Emergency & medical-ID glossary
Short, source-cited definitions of the terms you'll run into when building an emergency card, planning care for an elderly parent, or working with paramedics and ER staff. Written in plain language — not for clinicians, but for everyone else.
ICE contact (In Case of Emergency)
A labelled phone-contact or wallet-card entry that tells first responders who to call if you cannot speak for yourself.
POLST vs DNR
Both document end-of-life treatment preferences, but a POLST is a clinician-signed portable medical order with much broader scope than a stand-alone Do Not Resuscitate.
Vial of Life
A small container kept on or near a refrigerator with the resident's medical info inside, flagged by a sticker on the door or front window so EMS know to look.
Advance Directive vs Living Will
An advance directive is the broader legal document covering future healthcare decisions; a living will is one specific type that states your end-of-life treatment wishes.

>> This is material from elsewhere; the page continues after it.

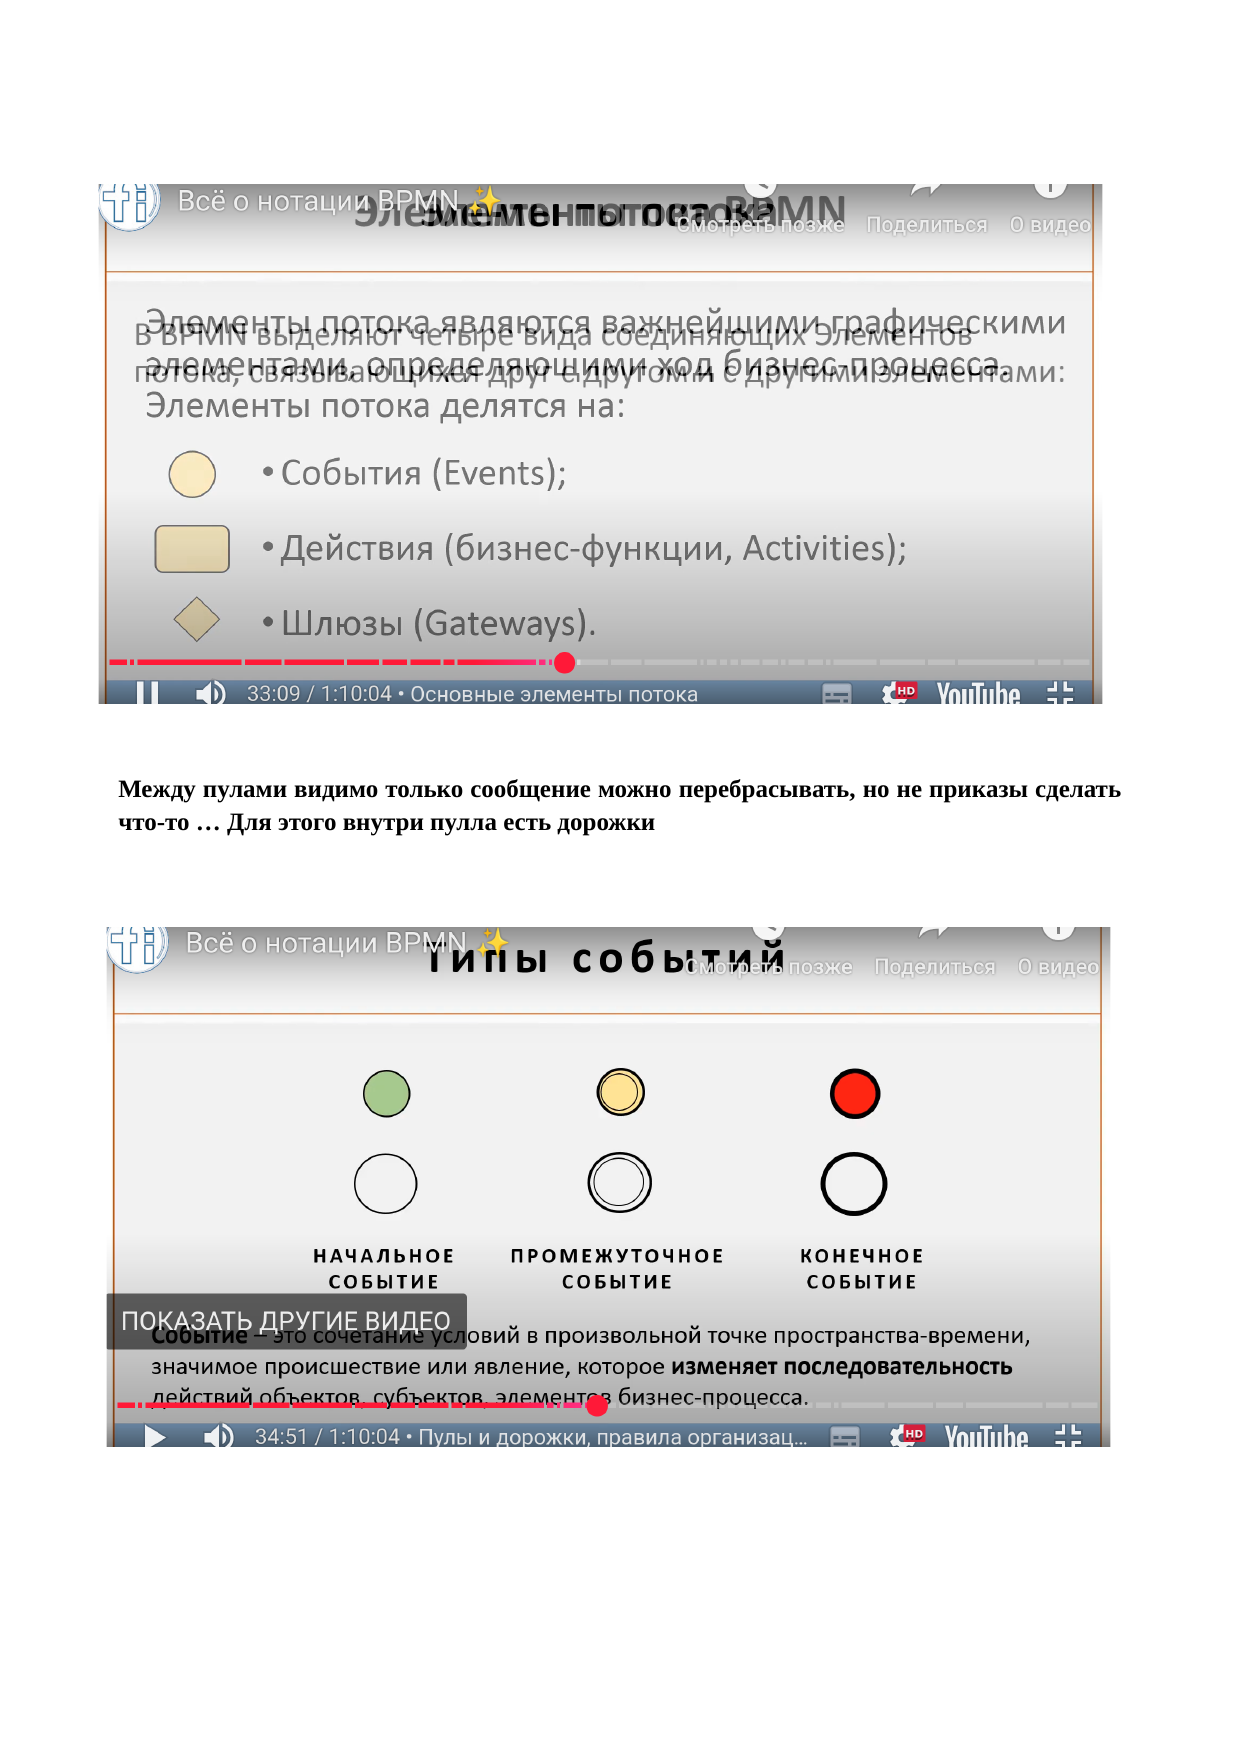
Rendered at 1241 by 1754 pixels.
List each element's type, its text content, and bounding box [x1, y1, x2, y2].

Emergency Contact Form Template
The intake document used by schools, daycares, workplaces, camps, and care facilities to record who to call and basic medical info in an emergency.
Medical Alert Bracelet
Wearable identification engraved with critical medical conditions, allergies, and/or a membership ID linking to a 24/7 call center — checked by paramedics during the primary survey.
Do Not Resuscitate (DNR) Bracelet
A specific medical alert bracelet or medallion indicating the wearer has a valid DNR order — the bracelet alerts EMS to look for the signed physician order, but is not itself a legal DNR.
HIPAA Release Form
An authorization that lets a specific person access your medical records or communicate with your doctors — required for caregivers managing a parent's or spouse's care.
MedicAlert vs Medical ID
MedicAlert is a specific nonprofit subscription service (founded 1956) with a 24/7 call center; "medical ID" is the generic term for any device, card, or phone feature carrying health info.